Before even sitting down to watch the very first local showing of Star Wars: The Last Jedi at 7 p.m. in Southampton on Thursday, I and other moviegoers were presented a special message warning us the film would contain a moment of silence. Pasted up at the ticket counter, the note was designed to prepare our hyperactive contemporary sensibility for this ever so brief, but possibly painfully disconcerting, section without sound. No sound! Perish the thought.
To our valued guests
The Last Jedi contains a sequence of
silence at approximately 1 hour 52 minutes
into the feature. This is a creative element
of the particular scene it occurs in and the
audio of the feature is not defective.
Feel free to see a manager if there are any
questions, and enjoy the show!
Now, beyond my frustration with the weirdly placed preposition and missed comma confusing the second sentence, I have some serious issues with this pamphlet—or more specifically, the fact that Regal Cinemas (or Disney) felt the need to use it in the first place. Has our society become so stupid as to require an explanation for 20 seconds (give or take; I’m totally guessing here) of artistically arranged footage without sound? Would anyone not realize this was done for dramatic effect?

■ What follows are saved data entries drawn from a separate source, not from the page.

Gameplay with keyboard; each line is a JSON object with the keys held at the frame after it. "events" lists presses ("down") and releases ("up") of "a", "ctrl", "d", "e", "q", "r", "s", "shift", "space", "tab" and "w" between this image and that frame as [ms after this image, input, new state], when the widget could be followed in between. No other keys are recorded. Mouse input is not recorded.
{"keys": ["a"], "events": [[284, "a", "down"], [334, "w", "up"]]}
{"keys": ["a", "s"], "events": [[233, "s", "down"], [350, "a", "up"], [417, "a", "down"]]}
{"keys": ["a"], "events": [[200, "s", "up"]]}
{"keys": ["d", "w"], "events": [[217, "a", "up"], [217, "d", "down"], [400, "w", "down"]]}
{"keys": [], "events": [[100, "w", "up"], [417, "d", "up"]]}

Without spoiling the movie too much—sensitive “no spoilers” people may still want to stop reading—the silent sequence occurs at a pivotal moment in the story. It’s a shocking, triumphant and tragic event that is given much greater weight by the absence of sound.
Silence, of course, has even more gravity for those of us who live in a world of constant noise and distraction. Loud sounds once grabbed people’s attention by breaking the silence, but today, it’s the bits of quiet that get us to look up from whatever we’re doing. Auditory tranquility is, for most, a rare and beautiful thing amid the constant white noise of our lives.
One of 2017’s most notable books, Erling Kagge’s Silence: In the Age of Noise, explores exactly this. The author found blissful quietude trekking in Antarctica’s South Pole, which he calls “the quietest place I’ve ever been.” And through his travels and constant rumination on silence, Kagge comes to understand that “the world’s secrets are hidden” within it.
I’m not suggesting we all must hike Antarctica, but perhaps we should be a bit more mindful of the value offered by quiet moments and down time. Maybe we should consider the purpose of the next silent film sequence or well-timed break in an otherwise hard-charging song?
Certainly, we should think before running to the cinema manager with questions and complaints.
And, Disney (or Regal), you might also think before assuming that’s exactly what we’d do.